That's because it's only one of the amuse-bouche Chef Andre Natera is playing with on his new fall/winter menu. "It's on rotation and will be paired with a spoon amuse-bouche," said Natera. It's cockle-warming stuff that begs to be consumed as one would an espresso. Eschew the spoon. Sometimes the flavor of the cubes of chorizo overwhelmed the pumpkin essence. Then, vice-versa. Like the aroma from a cup of coffee, the scents of nutmeg, cinnamon, the hint of cayenne wafting to my nose were sufficient to kick-start my excitement and prepare me for more.

The seasonal menu premiered last week, but last night The Fairmount Dallas and Pyramid invited a small group of food bloggers to sample the menu, an array of dishes as comforting as a warm hearth. All of the courses were as humble and as grounded as Natera's personality. "Fall and winter are times for approachable foods that warm you up and put you at ease," said Natera, explaining his philosophy for the season. He's certainly expressed that in the new menu.

* **Data supplied**
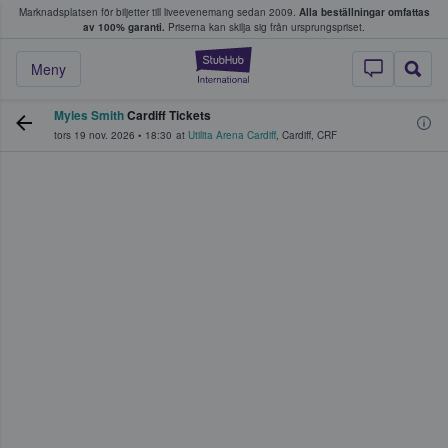
Marknadsplatsen för biljetter till liveevenemang sedan 2009.
Alla beställningar omfattas
ns köper och säljer biljetter.
av 100% garanti.
Priserna kan skilja sig från ursprungspriset.
StubHub – där fans
Meny
Myles Smith
Cardiff Tickets
tors 19 nov. 2026
•
18:30
at
Utilita Arena Cardiff
,
Cardiff
,
CRF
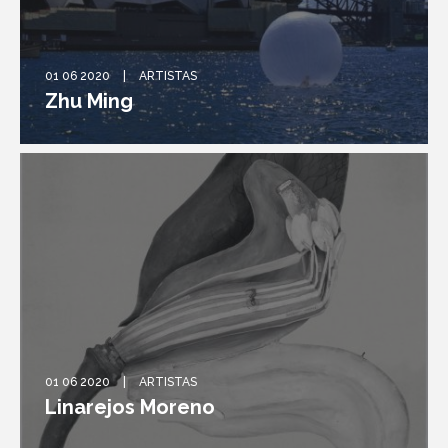
01 06 2020
ARTISTAS
Zhu Ming
01 06 2020
ARTISTAS
Linarejos Moreno
01 06 2020
ARTISTAS
Eduardo Nave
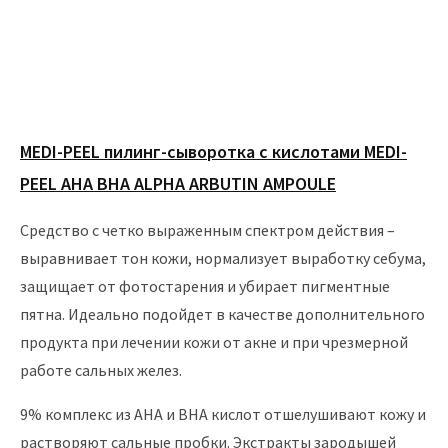
MEDI-PEEL пилинг-сыворотка с кислотами MEDI-
PEEL AHA BHA ALPHA ARBUTIN AMPOULE
Средство с четко выраженным спектром действия –
выравнивает тон кожи, нормализует выработку себума,
защищает от фотостарения и убирает пигментные
пятна. Идеально подойдет в качестве дополнительного
продукта при лечении кожи от акне и при чрезмерной
работе сальных желез.
9% комплекс из AHA и BHA кислот отшелушивают кожу и
растворяют сальные пробки. Экстракты зародышей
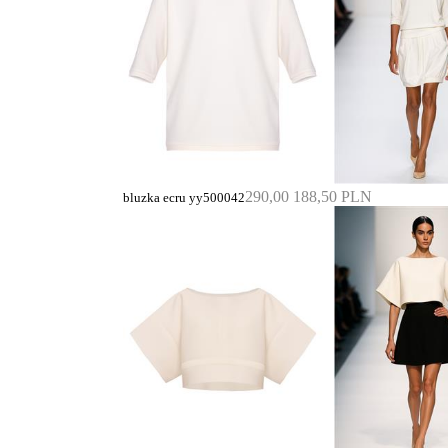
290,00
188,50 PLN
bluzka ecru yy500042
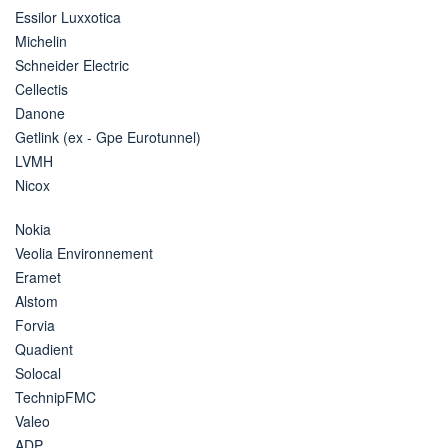
Essilor Luxxotica
Michelin
Schneider Electric
Cellectis
Danone
Getlink (ex - Gpe Eurotunnel)
LVMH
Nicox
Nokia
Veolia Environnement
Eramet
Alstom
Forvia
Quadient
Solocal
TechnipFMC
Valeo
ADP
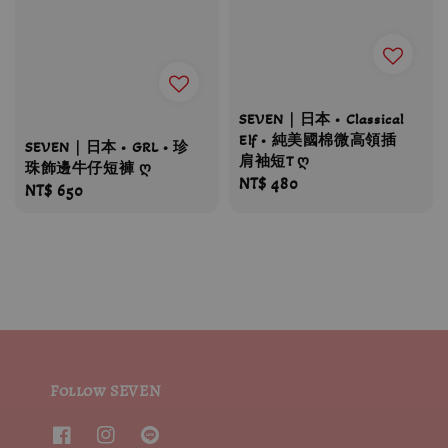
SEVEN｜日本 • Classical
Elf • 純美國棉微高領插
SEVEN｜日本 • GRL • 珍
肩袖短T ღ
珠飾邊牛仔短褲 ღ
Regular
NT$ 480
Regular
NT$ 650
price
price
Follow SEVEN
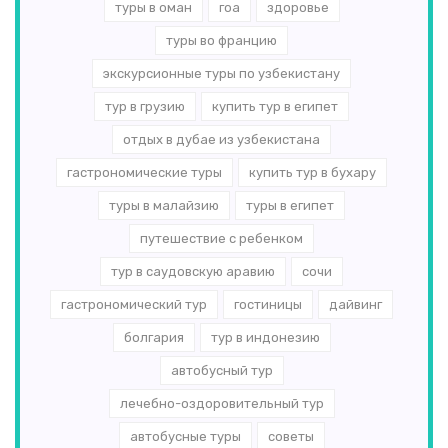
туры в оман
гоа
здоровье
туры во францию
экскурсионные туры по узбекистану
тур в грузию
купить тур в египет
отдых в дубае из узбекистана
гастрономические туры
купить тур в бухару
туры в малайзию
туры в египет
путешествие с ребенком
тур в саудовскую аравию
сочи
гастрономический тур
гостиницы
дайвинг
болгария
тур в индонезию
автобусный тур
лечебно-оздоровительный тур
автобусные туры
советы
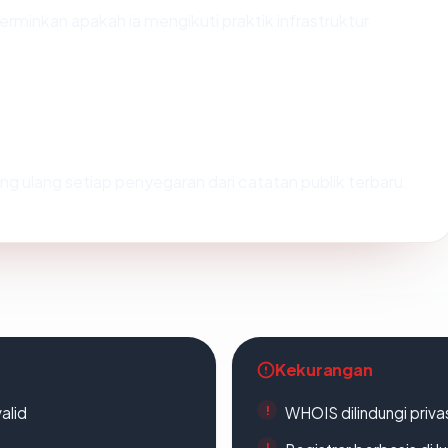
minkan apakah ia mengikuti praktik infrastruktur
itung ulang setiap penyegaran dari catatan publik terbaru.
Kekurangan
alid
WHOIS dilindungi priva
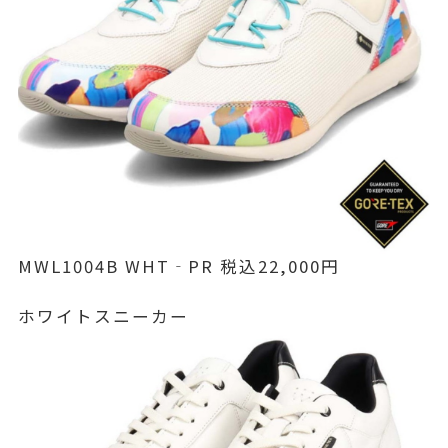
MWL1004B WHT‐PR 税込22,000円
ホワイトスニーカー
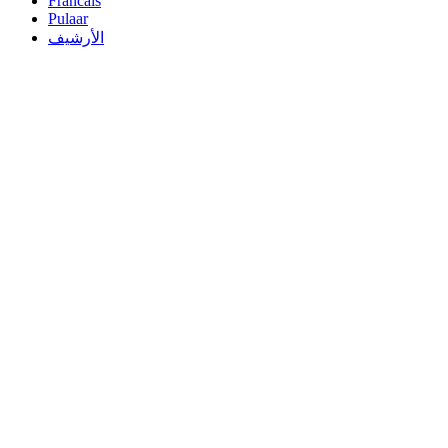
Francais
Pulaar
الأرشيف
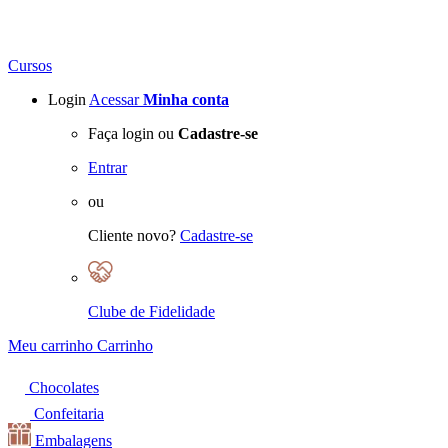
Cursos
Login
Acessar
Minha conta
Faça login ou
Cadastre-se
Entrar
ou
Cliente novo?
Cadastre-se
Clube de Fidelidade
Meu carrinho
Carrinho
Chocolates
Confeitaria
Embalagens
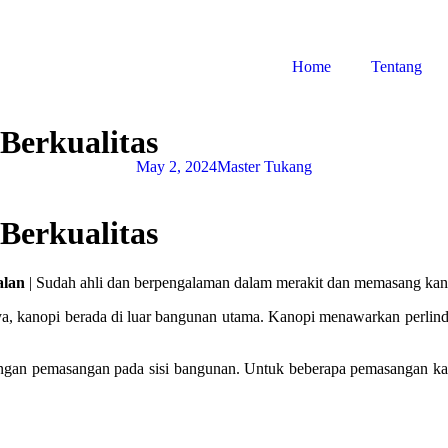
Home
Tentang
Berkualitas
May 2, 2024
Master Tukang
Berkualitas
alan
| Sudah ahli dan berpengalaman dalam merakit dan memasang ka
ya, kanopi berada di luar bangunan utama. Kanopi menawarkan perlind
ngan pemasangan pada sisi bangunan. Untuk beberapa pemasangan kanop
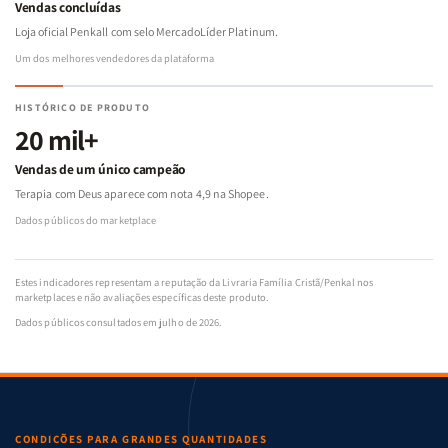
Vendas concluídas
Loja oficial Penkall com selo MercadoLíder Platinum.
Um dos melhores vendedores da plataforma
HISTÓRICO DE PRODUTO
20 mil+
Vendas de um único campeão
Terapia com Deus aparece com nota 4,9 na Shopee.
Dados públicos do marketplace
Estes indicadores representam a reputação da Livraria Família Cristã/Penkal nos
marketplaces e não avaliações específicas deste produto.
Dados públicos consultados em julho de 2026.
CONDIÇÕES PARA GRANDES QUANTIDADES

* **Tasks and exercises**
1 > In the text about Chef Andre Natera's fall/winter menu, who invited a small group of food bloggers to sample the menu?
2 > Please extend the text about Chef Andre Natera's fall/winter menu, starting right after its last sentence.

* **Answers to the exercise**
1 > The Fairmount Dallas and Pyramid.

2 >
There was the surprisingly light-pressed pork belly that had more than the all-too- common sliver of meat with maple-glazed granny smith apples and an apple-celery root puree, which was followed by the tuna crudo with paper-thin slices of jalapeño. The chock-a-block venison terrine had a barnyard of ingredients wrapped in bacon and accompanied by a small frisee salad, course Dijon mustard, a duo of cornichons and cherry Cumberland sauce. The rest of the dinner party piled adulation upon adulation on the five-spice pan-roasted duck breast glazed with orange and ginger that was paired with soy-glazed shallots atop a yam puree. I found that it faltered. Not only did the caramelized shallots slide and spin under the pressure of knife and fork like a dog on an ice rink, the bird lacked the vim of the preceding dishes. Dessert, an apple tart tatin a la mode for two, brought the meal back on course.

All the dishes were snug-inducing rustic dishes, honest in approach, with nothing exotic to turn off the diner. Yet, it was the tightly focused attention to the compact flavorful presentation that kept my mind going back to the pumpkin-chorizo amuse-bouche. And had me wanting more.